Damascus denies using or possessing chemical weapons and called the strikes an act of aggression.

Military help over the past three years from Russia and Iran, which also backs Lebanon’s Hezbollah and Shi’ite Muslim militias in Iraq, has allowed Syrian President Bashar al-Assad to crush the rebel threat to topple him.

The communique called for more international sanctions on Iran and urged it to withdraw “its militias” from Syria and Yemen.

“The summit condemned Iranian interference in the internal affairs of Arab countries, either through igniting sectarian strife or planting militias in Arab countries such as Lebanon, Iraq and Yemen, and harboring al Qaeda terrorists,” Saudi Foreign Minister Adel al-Jubeir told a news conference.

Iran, which denies the accusations, rejected the condemnation as the result of Saudi pressure.

“The heavy shadow of destructive Saudi policies is evident in … the final statement of the summit,” Iranian state media quoted Iran’s Foreign Ministry spokesman Bahram Qasemi as saying in Tehran.

“JERUSALEM SUMMIT”

Saudi Arabia, which takes over the rotating chair of the Arab summit from Jordan, announced that this gathering would be named the “Quds (Jerusalem) Summit”, a reference to U.S. President Donald Trump’s decision last year to recognize Jerusalem as the capital of Israel, which Arab states condemned.

Delegates pledged to support the Palestinians, who want East Jerusalem to be the capital of a future Palestinian state. King Salman said Saudi Arabia was donating $200 million to help them, including $50 million for the U.N. Relief and Works Agency (UNRWA).

Qatar did not send a senior official, a sign that its 10-month-old dispute with Saudi Arabia, the United Arab Emirates, Bahrain and Egypt is still a long way from being resolved.

The four countries severed diplomatic and transport ties with Qatar last June, accusing it of supporting terrorism. Doha denies the charges and says the boycott is an attempt to impinge on its sovereignty.

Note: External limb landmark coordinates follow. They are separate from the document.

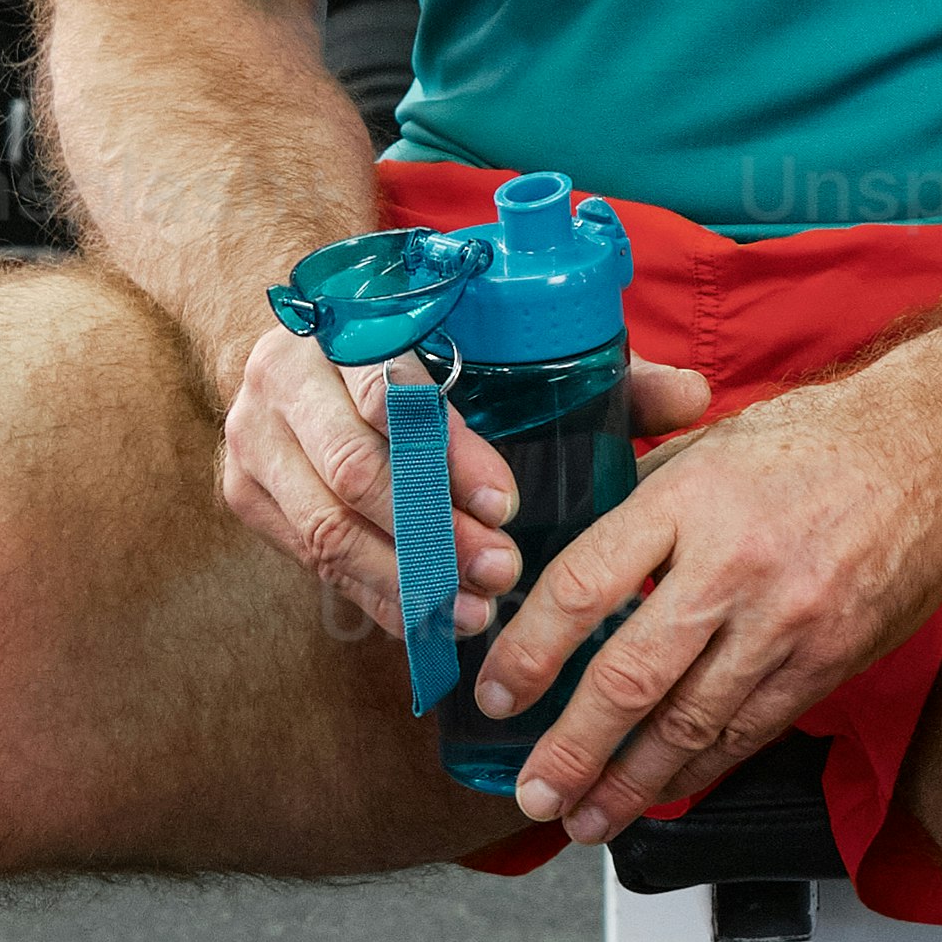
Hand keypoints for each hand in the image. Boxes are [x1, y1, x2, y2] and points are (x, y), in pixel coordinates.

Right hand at [220, 324, 713, 648]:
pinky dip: (371, 596)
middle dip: (433, 531)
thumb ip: (594, 369)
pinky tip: (426, 623)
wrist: (301, 332)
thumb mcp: (495, 336)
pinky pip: (310, 560)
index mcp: (348, 317)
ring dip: (403, 578)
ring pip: (326, 526)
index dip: (452, 452)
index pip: (394, 387)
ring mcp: (256, 436)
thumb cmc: (422, 337)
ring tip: (472, 613)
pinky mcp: (246, 491)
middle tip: (503, 574)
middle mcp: (287, 372)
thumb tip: (695, 396)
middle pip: (356, 468)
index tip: (510, 503)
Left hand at [475, 366, 941, 840]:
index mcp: (691, 500)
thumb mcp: (712, 444)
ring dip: (629, 783)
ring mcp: (785, 623)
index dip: (530, 652)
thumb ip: (642, 503)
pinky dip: (697, 769)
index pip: (585, 586)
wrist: (938, 453)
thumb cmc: (822, 442)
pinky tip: (659, 791)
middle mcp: (734, 567)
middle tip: (532, 790)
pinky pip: (748, 732)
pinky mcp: (826, 662)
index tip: (498, 693)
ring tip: (584, 818)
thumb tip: (577, 561)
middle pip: (630, 678)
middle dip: (572, 749)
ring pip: (690, 726)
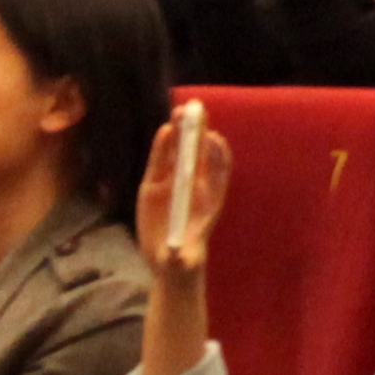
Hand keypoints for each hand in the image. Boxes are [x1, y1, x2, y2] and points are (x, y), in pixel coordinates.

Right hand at [139, 106, 232, 270]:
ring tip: (180, 112)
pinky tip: (165, 131)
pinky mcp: (154, 185)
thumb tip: (174, 257)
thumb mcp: (181, 263)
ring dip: (181, 133)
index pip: (219, 172)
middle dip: (200, 132)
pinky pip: (160, 162)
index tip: (214, 140)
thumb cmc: (183, 260)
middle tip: (197, 111)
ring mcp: (174, 184)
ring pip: (180, 153)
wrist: (170, 260)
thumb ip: (178, 259)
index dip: (218, 155)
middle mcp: (193, 188)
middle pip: (200, 154)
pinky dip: (162, 148)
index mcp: (209, 201)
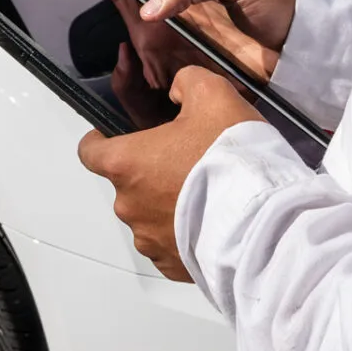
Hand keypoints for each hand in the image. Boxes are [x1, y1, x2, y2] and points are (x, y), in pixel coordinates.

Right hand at [78, 0, 297, 81]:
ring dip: (131, 43)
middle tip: (93, 6)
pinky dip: (149, 72)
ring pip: (143, 37)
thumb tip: (152, 6)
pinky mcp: (195, 62)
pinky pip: (162, 67)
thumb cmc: (277, 3)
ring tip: (127, 51)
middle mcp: (182, 5)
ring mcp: (187, 34)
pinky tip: (146, 77)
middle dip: (112, 2)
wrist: (300, 47)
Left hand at [78, 67, 263, 280]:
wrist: (261, 219)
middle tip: (188, 163)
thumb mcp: (212, 95)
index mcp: (126, 164)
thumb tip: (178, 92)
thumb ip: (186, 83)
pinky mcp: (170, 267)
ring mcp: (148, 241)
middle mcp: (127, 206)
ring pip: (149, 217)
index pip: (90, 152)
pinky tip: (211, 224)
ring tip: (206, 198)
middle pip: (127, 184)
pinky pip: (169, 245)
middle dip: (150, 173)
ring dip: (167, 207)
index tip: (120, 137)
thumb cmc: (227, 155)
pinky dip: (183, 235)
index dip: (101, 141)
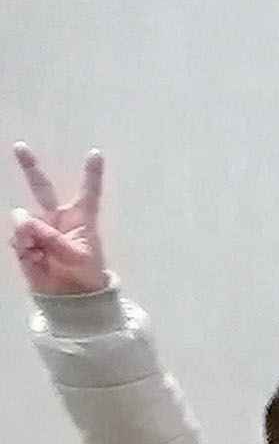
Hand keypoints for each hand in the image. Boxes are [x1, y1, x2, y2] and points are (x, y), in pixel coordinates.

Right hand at [8, 147, 108, 298]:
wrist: (68, 297)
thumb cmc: (85, 275)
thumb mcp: (77, 257)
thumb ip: (52, 238)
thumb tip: (23, 219)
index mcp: (81, 219)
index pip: (88, 193)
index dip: (92, 174)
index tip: (96, 153)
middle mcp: (57, 218)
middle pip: (42, 187)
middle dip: (29, 166)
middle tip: (20, 146)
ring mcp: (38, 228)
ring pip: (24, 220)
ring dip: (30, 236)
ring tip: (44, 255)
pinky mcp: (23, 242)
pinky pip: (17, 239)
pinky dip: (24, 250)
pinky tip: (36, 260)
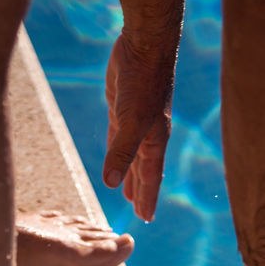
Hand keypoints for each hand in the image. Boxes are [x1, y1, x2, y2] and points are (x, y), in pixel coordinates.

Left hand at [103, 31, 175, 220]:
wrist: (145, 46)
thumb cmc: (143, 82)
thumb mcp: (131, 120)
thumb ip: (121, 151)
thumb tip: (109, 183)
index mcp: (154, 141)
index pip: (150, 178)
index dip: (148, 199)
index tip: (146, 219)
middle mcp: (147, 134)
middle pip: (143, 171)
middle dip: (141, 191)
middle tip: (139, 212)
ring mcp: (135, 121)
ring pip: (131, 156)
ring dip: (129, 174)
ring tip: (126, 192)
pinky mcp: (122, 108)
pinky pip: (120, 137)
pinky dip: (118, 151)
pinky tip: (115, 158)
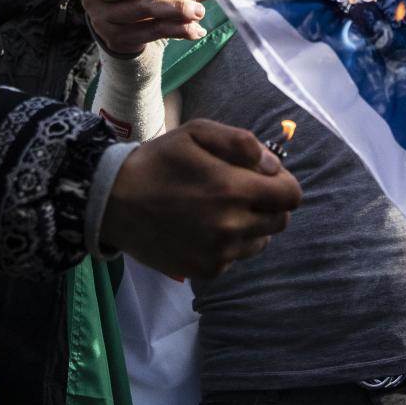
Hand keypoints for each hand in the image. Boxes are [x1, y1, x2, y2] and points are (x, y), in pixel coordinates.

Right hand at [100, 119, 302, 277]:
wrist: (114, 201)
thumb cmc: (159, 161)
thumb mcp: (197, 133)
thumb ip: (242, 143)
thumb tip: (273, 165)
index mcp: (235, 189)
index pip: (292, 196)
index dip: (282, 184)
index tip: (263, 178)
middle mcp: (233, 226)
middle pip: (281, 220)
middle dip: (269, 204)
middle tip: (241, 192)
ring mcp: (220, 253)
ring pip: (261, 241)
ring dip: (251, 226)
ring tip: (221, 211)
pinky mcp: (206, 270)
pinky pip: (235, 257)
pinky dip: (228, 245)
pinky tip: (203, 229)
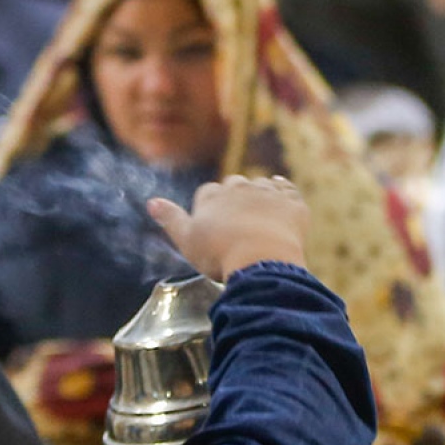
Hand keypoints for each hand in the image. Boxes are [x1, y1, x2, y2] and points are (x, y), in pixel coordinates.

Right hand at [148, 175, 308, 279]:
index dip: (210, 207)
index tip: (214, 224)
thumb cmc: (220, 254)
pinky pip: (288, 189)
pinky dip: (284, 193)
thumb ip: (170, 219)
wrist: (262, 260)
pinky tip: (283, 200)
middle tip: (238, 221)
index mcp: (213, 196)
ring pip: (261, 184)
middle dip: (235, 198)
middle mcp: (239, 188)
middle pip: (235, 185)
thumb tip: (151, 202)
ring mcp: (267, 192)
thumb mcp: (187, 240)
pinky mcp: (292, 202)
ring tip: (260, 215)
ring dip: (260, 194)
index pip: (208, 193)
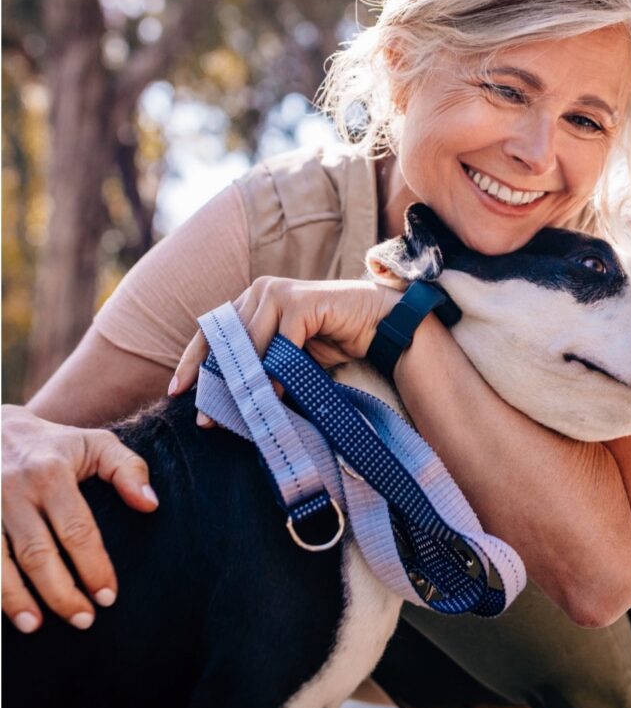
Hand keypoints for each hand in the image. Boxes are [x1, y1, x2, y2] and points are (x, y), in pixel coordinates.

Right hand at [1, 404, 158, 631]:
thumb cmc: (55, 444)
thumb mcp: (96, 443)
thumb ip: (128, 469)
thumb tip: (150, 505)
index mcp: (50, 472)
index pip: (77, 529)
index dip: (94, 566)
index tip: (109, 595)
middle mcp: (13, 491)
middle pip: (38, 554)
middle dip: (61, 593)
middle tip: (84, 619)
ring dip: (16, 600)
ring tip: (37, 625)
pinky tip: (5, 611)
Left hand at [170, 278, 401, 415]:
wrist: (376, 324)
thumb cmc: (331, 340)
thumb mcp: (285, 356)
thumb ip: (257, 366)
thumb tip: (221, 402)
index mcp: (251, 299)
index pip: (212, 331)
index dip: (193, 361)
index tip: (178, 391)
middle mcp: (260, 290)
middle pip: (225, 340)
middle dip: (215, 381)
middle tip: (206, 417)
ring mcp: (279, 292)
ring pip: (249, 343)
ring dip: (245, 382)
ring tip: (240, 413)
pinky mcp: (300, 301)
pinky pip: (280, 343)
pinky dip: (276, 372)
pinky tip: (274, 395)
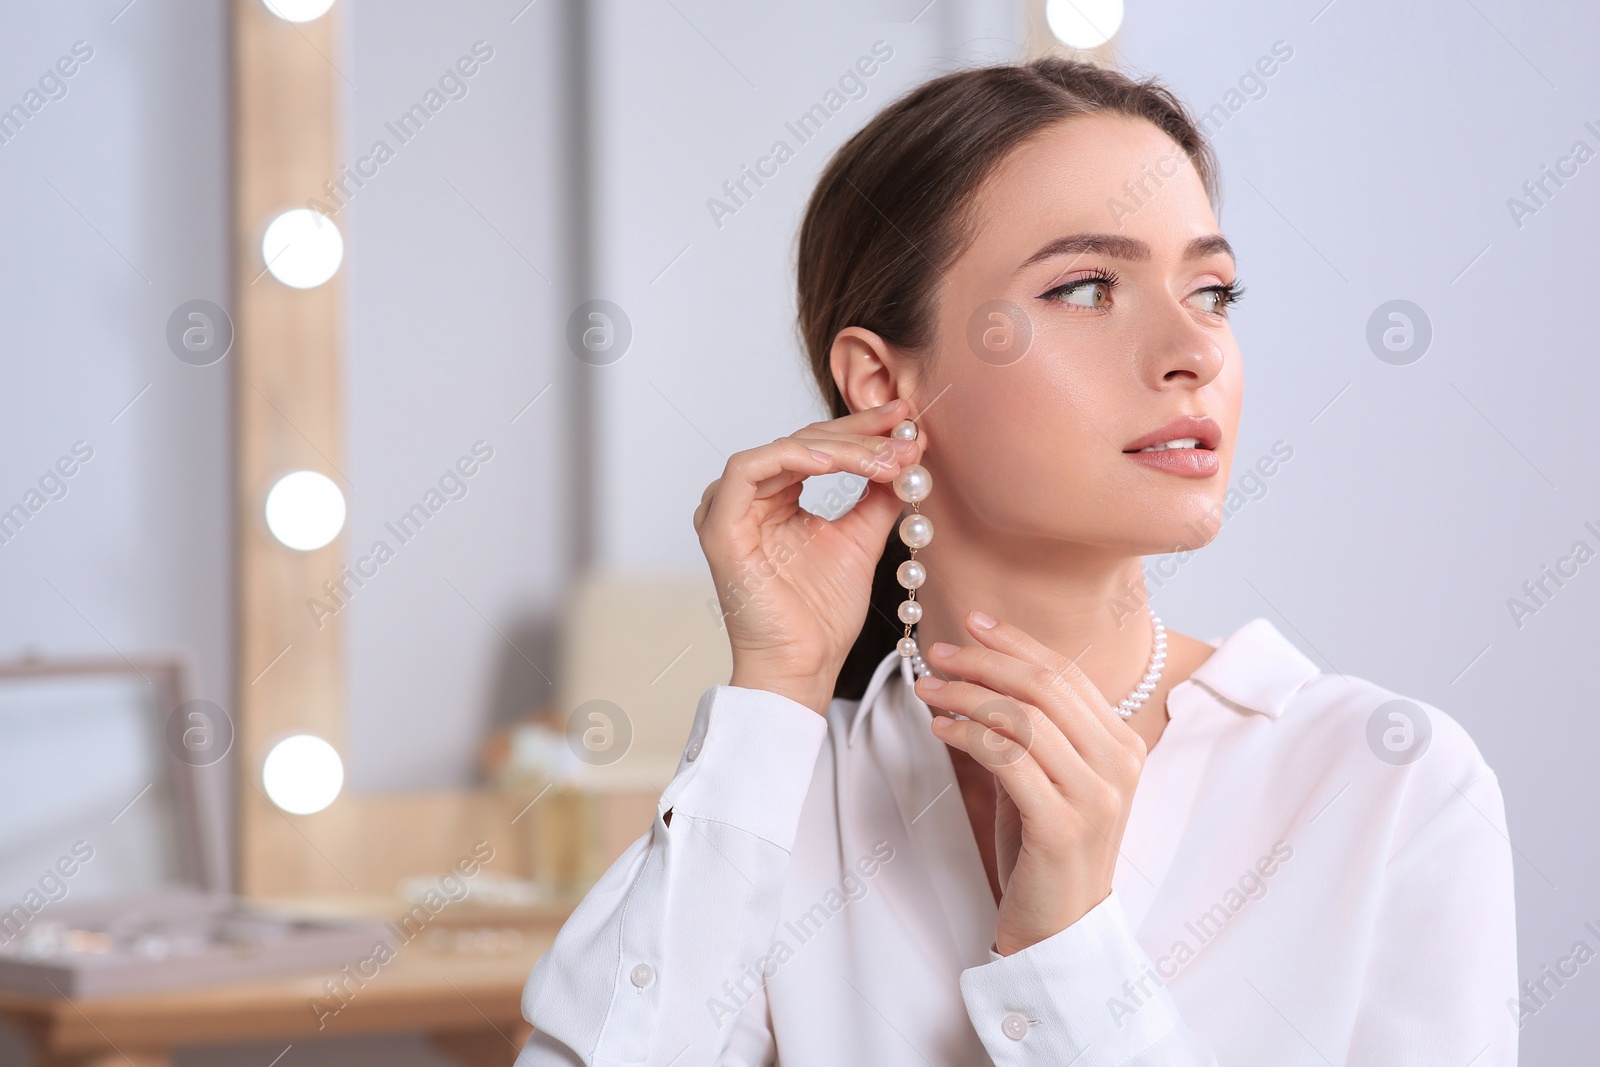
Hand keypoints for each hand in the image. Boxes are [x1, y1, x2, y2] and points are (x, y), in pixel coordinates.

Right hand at [694, 398, 926, 714]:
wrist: (803, 664)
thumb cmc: (821, 615)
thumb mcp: (861, 540)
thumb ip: (879, 496)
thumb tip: (907, 453)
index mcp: (776, 499)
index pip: (820, 448)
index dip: (863, 429)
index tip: (905, 419)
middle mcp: (750, 499)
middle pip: (804, 442)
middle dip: (859, 435)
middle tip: (903, 435)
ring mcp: (729, 509)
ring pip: (783, 450)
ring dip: (838, 449)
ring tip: (883, 459)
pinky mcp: (719, 525)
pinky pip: (748, 470)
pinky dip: (791, 458)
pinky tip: (833, 463)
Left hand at [913, 611, 1147, 955]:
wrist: (1061, 928)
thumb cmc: (1046, 848)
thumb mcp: (1047, 777)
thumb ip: (1031, 729)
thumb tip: (982, 672)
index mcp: (1122, 744)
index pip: (1067, 673)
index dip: (1017, 642)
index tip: (974, 622)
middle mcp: (1118, 763)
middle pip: (1046, 687)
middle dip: (986, 661)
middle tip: (938, 652)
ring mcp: (1095, 795)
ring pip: (1024, 718)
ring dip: (967, 695)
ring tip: (927, 690)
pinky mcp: (1062, 824)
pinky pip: (1008, 760)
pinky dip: (969, 734)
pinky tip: (941, 728)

Its delegation was headed by its permanent representative to the Arab League, Saif bin Muqaddam al-Buainain, Qatar’s state news agency said.

Most of the 22 other countries sent heads of state or government. Qatari Emir Sheikh Tamim bin Hamad al-Thani headed Qatar’s delegation at last year’s summit in Jordan.

Sheikh Tamim returned to Doha on Saturday from a U.S. trip where he met Trump. Trump publicly sided with the Saudis and Emiratis early in the crisis but is now pushing for a resolution to restore Gulf Arab unity and maintain a united front against Iran.

Asked why Qatar was not on the summit’s agenda, the Saudi foreign minister said: “Because Qatar is not on the agenda. It’s not a big issue. It’s not a big problem. It’s a very, very small problem.”

He said the issue would be resolved if Doha met the boycotting countries’ demands, which include closing the Al Jazeera television station and reducing ties with Iran.

Tunisia will host the next Arab League summit in 2019.